━━━━━ Available data

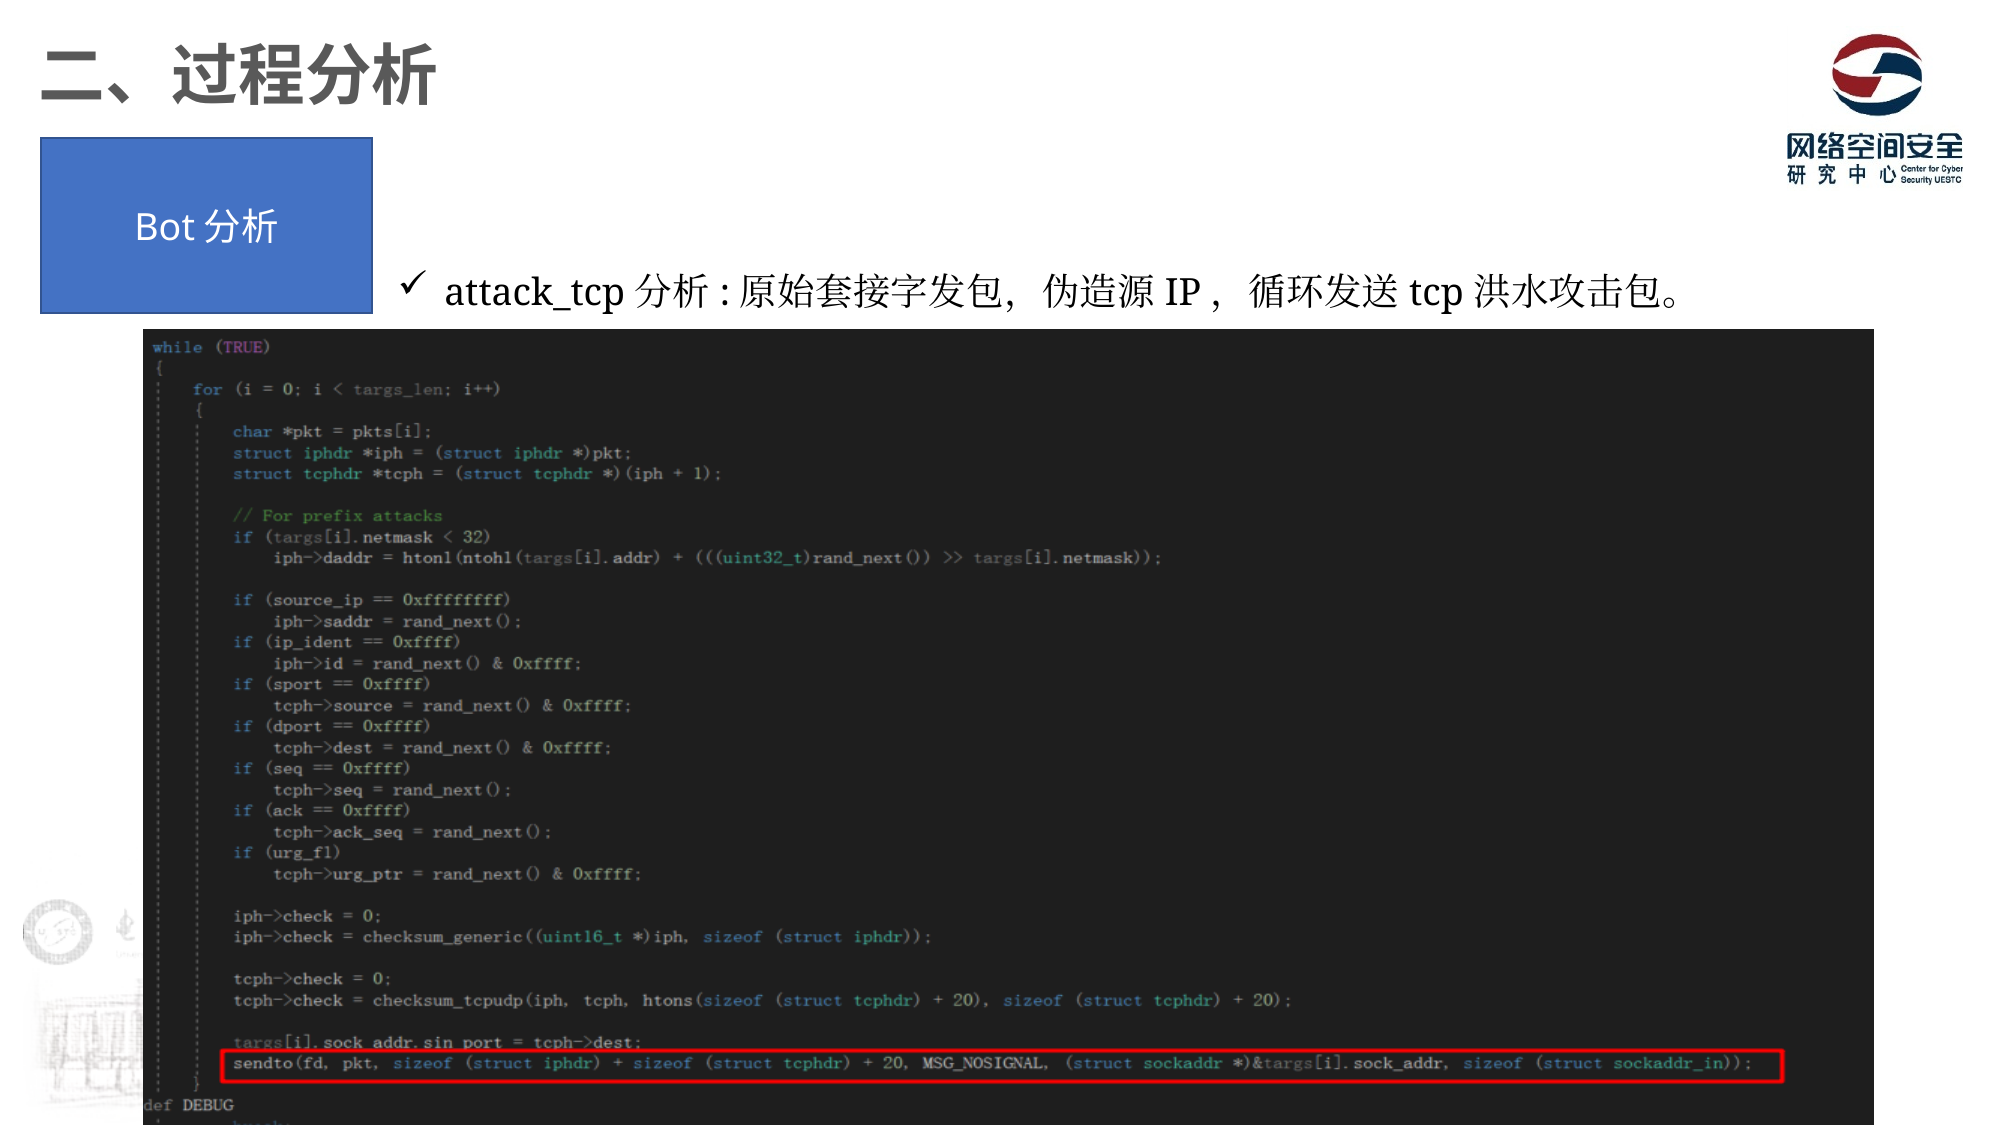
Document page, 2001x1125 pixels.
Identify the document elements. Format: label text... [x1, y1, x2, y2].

text_box Bot分析 [40, 137, 373, 314]
text_box attack_tcp分析:原始套接字发包，伪造源IP，循环发送tcp洪水攻击包。 [382, 235, 1678, 321]
picture [1787, 26, 1963, 191]
text_box 二、过程分析 [23, 25, 1678, 121]
picture [143, 329, 1874, 1125]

━━━━━━━━━━

Leave out the pictures, then copy all the remaining text in the records exactly.

Finished task:
Document page, 2001x1125 pixels.
Identify the document elements. Format: label text... [x1, y1, x2, y2].

text_box Bot分析 [40, 137, 373, 314]
text_box attack_tcp分析:原始套接字发包，伪造源IP，循环发送tcp洪水攻击包。 [382, 235, 1678, 321]
picture [1787, 26, 1963, 191]
text_box 二、过程分析 [23, 25, 1678, 121]
picture [143, 329, 1874, 1125]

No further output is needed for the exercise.